SOURCE EXTRACT:
---+---
What Are EBS Snapshots?
EBS snapshots are incremental copies of an Elastic Block Store (EBS) volume that are stored in Amazon S3. This means that when you create an EBS snapshot for the first time, a full backup is created, and only changed data is copied for the subsequent EBS snapshots. EBS volumes are virtual disks attached to EC2 instances.
Even though EBS snapshots are stored in Amazon S3, you cannot access the snapshots in S3 storage manually. You can manage these snapshots in the EC2 Management Console.
Note: The terms AWS EC2 snapshot and Amazon snapshot are sometimes also used to refer to EBS snapshots.
How EBS snapshots work
EBS snapshots are block-level backups of EC2 instance data that represent the EBS volume at the specific point in time when the snapshot command was issued. This means that if the instance is running, the data blocks written to EBS volumes after the initiation of the snapshot-taking are not saved to the snapshot. As a result, EBS snapshots are crash-consistent and not application-consistent backups.
Note that EBS snapshots are not the same as snapshots in the context of VMware vSphere and Microsoft Hyper-V. Hyper-V and VMware snapshots are not backups and cannot replace proper backups.
However, there are limitations to EBS snapshots, which include lack of scheduling and retention options, no possibility to create on-premises copies, as well as the complexity of creating an application-consistent EC2 snapshot to simplify recovery.
How to Create Snapshot in AWS Console for EC2 Instances
AWS Management Console is the GUI web interface used to manage all AWS computing, storage, and other resources, including creating EBS snapshots.
To access the EC2 instance for which you want to create a snapshot:
- Sign in to AWS Management Console by using an account that has the required permissions for creating EC2 instances, EBS volumes, and EBS snapshots.
- Click Services and in the Compute section, click EC2 to open the management console for EC2 instances, EBS volumes, and other EC2 features.
We have prepared an EC2 instance to demonstrate the steps to create EBS snapshots. The parameters of our EC2 instance, which we are going to back up and recover using EBS snapshots, are the following:
Name: blog-temp
EC2 instance ID: i-0071290000000cb84
Instance type: t2.micro
Availability zone: eu-central-1c
EBS Volume 1: vol-0617000000000763c
Volume type: gp2
Volume size: 8 GB
The guest operating system (OS) running on the EC2 instance is Ubuntu Server (Linux).
---+---
EXERCISE REQUIREMENTS:
a: In the text on EBS snapshots, where are EBS snapshots stored?
b: Copy out the passage of the text on EBS snapshots that runs from "Even though EBS" up to and including "to EBS snapshots.".
c: Write the next part of the text on EBS snapshots, starting after its final sentence.
The listing after this point has no connection to the text on EBS snapshots.
---+---
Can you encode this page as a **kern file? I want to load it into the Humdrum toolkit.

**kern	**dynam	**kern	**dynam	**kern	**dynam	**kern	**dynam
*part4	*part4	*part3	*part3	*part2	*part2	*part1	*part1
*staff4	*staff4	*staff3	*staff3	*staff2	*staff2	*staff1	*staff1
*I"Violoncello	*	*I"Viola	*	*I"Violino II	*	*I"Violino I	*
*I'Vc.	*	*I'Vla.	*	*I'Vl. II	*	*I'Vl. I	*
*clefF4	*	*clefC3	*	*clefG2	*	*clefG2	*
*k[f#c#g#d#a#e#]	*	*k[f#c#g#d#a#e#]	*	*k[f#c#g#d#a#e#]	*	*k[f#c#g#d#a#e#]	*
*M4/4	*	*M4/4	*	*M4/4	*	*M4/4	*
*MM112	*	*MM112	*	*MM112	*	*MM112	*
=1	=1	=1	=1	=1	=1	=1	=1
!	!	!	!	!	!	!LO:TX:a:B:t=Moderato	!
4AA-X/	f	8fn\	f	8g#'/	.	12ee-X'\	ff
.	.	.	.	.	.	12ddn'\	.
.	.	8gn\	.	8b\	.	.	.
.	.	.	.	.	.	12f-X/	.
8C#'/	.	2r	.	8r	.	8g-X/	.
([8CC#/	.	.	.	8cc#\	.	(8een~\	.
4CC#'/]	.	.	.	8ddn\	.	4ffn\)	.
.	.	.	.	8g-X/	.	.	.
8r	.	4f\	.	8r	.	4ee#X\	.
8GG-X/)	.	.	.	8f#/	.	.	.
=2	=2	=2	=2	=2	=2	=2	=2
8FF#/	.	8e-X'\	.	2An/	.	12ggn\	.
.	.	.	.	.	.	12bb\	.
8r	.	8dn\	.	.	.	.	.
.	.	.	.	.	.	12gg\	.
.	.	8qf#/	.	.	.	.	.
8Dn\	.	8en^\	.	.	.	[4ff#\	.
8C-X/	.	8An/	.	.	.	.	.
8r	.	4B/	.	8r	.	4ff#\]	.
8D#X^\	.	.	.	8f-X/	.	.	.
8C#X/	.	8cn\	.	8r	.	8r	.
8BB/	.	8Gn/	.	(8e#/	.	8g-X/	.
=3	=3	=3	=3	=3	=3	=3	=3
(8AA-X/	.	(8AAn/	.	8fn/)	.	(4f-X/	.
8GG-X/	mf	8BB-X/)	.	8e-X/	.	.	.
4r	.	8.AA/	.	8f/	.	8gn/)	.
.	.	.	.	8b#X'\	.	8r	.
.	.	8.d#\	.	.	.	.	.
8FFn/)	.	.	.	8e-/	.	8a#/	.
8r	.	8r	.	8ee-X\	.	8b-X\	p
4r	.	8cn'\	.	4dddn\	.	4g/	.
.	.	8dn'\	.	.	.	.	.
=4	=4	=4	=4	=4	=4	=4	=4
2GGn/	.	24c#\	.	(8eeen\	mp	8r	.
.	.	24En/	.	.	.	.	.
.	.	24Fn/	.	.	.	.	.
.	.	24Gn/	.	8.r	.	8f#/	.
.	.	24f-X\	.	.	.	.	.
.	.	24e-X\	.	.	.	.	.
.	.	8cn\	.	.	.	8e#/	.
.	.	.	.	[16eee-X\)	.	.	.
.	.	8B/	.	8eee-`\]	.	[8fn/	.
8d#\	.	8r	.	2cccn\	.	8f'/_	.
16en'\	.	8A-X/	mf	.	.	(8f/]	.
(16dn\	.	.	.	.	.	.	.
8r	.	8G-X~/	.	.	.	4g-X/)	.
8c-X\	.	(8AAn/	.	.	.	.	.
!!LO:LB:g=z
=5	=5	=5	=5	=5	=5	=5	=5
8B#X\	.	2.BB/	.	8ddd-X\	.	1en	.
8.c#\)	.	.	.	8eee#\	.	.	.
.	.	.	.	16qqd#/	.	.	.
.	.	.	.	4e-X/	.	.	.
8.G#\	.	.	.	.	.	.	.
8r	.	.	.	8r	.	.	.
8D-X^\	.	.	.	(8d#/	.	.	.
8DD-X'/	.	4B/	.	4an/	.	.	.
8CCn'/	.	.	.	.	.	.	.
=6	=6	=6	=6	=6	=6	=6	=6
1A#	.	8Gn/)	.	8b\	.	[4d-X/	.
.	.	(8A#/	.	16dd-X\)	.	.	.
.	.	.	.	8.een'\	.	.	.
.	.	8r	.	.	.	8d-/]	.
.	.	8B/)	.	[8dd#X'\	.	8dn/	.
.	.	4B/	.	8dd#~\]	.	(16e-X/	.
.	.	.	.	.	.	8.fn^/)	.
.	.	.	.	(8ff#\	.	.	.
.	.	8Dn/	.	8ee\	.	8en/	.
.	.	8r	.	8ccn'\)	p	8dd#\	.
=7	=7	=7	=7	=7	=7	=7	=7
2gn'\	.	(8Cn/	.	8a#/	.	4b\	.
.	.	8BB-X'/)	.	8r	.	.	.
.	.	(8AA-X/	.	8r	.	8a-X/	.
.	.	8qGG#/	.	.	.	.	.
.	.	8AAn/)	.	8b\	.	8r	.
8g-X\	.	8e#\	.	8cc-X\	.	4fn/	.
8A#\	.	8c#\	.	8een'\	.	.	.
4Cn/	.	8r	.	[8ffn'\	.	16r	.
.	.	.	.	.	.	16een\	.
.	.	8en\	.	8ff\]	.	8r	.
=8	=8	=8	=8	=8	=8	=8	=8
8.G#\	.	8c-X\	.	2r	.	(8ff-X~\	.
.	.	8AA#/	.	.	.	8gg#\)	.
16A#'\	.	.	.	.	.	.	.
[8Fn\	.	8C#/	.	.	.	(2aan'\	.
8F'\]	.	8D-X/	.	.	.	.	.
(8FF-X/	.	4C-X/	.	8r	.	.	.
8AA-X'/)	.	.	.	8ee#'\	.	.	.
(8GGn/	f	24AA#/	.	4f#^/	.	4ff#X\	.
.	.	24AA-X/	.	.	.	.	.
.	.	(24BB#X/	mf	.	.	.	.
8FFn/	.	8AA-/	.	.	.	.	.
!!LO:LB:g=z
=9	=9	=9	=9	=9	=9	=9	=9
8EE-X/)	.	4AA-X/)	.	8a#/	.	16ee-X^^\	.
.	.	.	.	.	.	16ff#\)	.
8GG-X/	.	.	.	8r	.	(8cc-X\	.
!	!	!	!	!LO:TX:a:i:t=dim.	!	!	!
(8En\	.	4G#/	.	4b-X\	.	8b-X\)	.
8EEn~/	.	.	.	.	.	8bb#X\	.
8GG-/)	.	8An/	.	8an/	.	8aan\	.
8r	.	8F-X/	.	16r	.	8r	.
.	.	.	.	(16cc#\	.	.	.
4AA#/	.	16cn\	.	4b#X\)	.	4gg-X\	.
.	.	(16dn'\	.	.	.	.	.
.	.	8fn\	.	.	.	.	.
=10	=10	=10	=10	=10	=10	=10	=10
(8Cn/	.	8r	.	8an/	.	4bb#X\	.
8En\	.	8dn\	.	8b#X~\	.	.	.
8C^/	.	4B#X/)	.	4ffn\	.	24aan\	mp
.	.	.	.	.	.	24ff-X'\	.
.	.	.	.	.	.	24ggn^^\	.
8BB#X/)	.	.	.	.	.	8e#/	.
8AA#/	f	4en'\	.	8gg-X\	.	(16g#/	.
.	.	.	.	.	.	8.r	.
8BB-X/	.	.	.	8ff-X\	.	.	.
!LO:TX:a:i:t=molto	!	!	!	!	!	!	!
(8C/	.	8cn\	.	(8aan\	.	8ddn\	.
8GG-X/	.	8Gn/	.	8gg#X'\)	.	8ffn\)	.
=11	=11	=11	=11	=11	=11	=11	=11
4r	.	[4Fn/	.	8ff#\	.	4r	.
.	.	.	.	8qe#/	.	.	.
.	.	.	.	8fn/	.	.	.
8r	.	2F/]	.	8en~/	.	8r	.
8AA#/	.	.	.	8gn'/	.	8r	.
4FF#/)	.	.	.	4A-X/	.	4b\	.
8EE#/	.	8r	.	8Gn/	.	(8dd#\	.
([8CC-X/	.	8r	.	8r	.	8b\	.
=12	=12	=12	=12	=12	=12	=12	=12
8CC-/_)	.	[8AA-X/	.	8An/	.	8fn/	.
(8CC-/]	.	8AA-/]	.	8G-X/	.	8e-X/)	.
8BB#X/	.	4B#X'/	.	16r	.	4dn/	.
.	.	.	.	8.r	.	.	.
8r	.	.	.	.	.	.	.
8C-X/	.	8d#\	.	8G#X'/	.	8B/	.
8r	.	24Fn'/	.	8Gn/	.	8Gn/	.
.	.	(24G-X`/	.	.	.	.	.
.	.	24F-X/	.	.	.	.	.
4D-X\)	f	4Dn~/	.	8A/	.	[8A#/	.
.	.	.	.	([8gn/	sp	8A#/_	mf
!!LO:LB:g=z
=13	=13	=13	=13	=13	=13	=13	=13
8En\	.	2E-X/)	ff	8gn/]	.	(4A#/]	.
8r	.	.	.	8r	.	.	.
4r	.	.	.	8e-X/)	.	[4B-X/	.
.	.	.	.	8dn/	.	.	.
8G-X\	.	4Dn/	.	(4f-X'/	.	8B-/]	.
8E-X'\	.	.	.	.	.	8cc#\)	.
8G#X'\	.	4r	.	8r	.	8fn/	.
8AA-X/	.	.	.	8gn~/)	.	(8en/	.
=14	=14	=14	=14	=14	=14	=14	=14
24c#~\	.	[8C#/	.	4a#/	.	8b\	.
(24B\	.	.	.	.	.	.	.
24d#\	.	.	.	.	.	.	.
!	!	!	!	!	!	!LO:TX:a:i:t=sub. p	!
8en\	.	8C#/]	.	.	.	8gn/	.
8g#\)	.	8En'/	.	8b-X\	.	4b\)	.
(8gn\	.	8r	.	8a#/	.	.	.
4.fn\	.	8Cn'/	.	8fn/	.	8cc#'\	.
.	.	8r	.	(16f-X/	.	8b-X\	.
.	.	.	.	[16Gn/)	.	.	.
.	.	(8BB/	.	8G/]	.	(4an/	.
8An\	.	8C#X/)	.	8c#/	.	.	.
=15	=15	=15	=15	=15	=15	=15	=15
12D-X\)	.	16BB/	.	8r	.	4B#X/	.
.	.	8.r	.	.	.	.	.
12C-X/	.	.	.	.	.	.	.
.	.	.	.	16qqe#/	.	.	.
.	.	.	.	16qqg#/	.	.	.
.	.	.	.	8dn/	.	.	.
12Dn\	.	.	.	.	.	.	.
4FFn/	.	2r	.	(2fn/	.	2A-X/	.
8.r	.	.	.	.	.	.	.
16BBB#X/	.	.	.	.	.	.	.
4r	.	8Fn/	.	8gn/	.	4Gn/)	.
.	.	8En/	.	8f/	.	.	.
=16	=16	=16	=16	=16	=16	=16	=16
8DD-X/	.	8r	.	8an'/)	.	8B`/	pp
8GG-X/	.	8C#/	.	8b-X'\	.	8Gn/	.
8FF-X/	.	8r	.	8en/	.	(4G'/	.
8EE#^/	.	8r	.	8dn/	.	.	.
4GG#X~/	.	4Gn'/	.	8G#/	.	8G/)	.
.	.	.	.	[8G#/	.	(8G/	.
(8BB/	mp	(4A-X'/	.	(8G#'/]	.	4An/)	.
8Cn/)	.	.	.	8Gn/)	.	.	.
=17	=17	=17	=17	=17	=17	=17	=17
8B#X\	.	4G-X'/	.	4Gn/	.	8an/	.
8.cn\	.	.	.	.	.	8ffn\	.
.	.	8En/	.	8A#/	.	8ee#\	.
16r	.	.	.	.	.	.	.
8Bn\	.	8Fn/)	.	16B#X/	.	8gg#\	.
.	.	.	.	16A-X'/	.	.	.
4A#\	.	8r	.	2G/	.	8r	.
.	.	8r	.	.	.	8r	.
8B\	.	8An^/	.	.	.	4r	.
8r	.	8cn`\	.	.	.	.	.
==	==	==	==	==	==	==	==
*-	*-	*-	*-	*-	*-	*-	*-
---+---
EXERCISE RESPONSES:
a: EBS snapshots are stored in Amazon S3.

b:
Even though EBS snapshots are stored in Amazon S3, you cannot access the snapshots in S3 storage manually. You can manage these snapshots in the EC2 Management Console.
Note: The terms AWS EC2 snapshot and Amazon snapshot are sometimes also used to refer to EBS snapshots.

c:
Writing files to the EBS volume
Let’s create two files on the virtual disk attached to the EC2 instance before creating a snapshot. This way, we can check whether these files are recovered after restoring the instance from the EBS snapshot. We create two files in the user home directory:
lspci > file01.txt
echo "test EC2 snapshot 01" > snapshot01.txt
Preparing the instance
Stop the EC2 instance to make sure that the snapshot contains consistent data. The reason for this is that EBS volumes work at the block level. When an EBS snapshot is taken, the EBS volume state for that moment in time is saved. Storage blocks are saved as is. The system is not aware of operations made with files at the file system level at that time. If files are being written on an EBS volume when a snapshot is taken, the snapshot will contain inconsistent data. The effect is similar to unplugging a power cable from a physical computer while files are being written.
If you want to take a snapshot of a non-system EBS volume, you can unmount the file system from the operating system to ensure that there are no file-writing operations on the volume. Hibernation must be disabled for the EC2 instance to take a snapshot.
To prepare your EC2 instance for taking a snapshot:
- Open the page with the list of EC2 instances in the EC2 management console. Right-click the instance name and, in the context menu, click Stop instance.
- Locate the volume used by the EC2 instance. Click the Storage tab and click the volume ID of the appropriate EBS volume (vol-0617000000000763c in our case).
Taking a snapshot
We are ready to create snapshot of EC2 instance:
- Select the EBS volume (click the checkbox on the left side of the line) and click Actions > Create Snapshot.
- Enter a description, set the encryption settings, and add a tag. I use the following parameters:
- Description: EBS snapshot blog 01
- Encryption: Not encrypted
Click Create Snapshot.
Note: We use the unencrypted volume and create an unencrypted snapshot. In this case, encryption settings for the snapshot can be set manually. When you take a snapshot of an encrypted volume, the snapshot is encrypted automatically.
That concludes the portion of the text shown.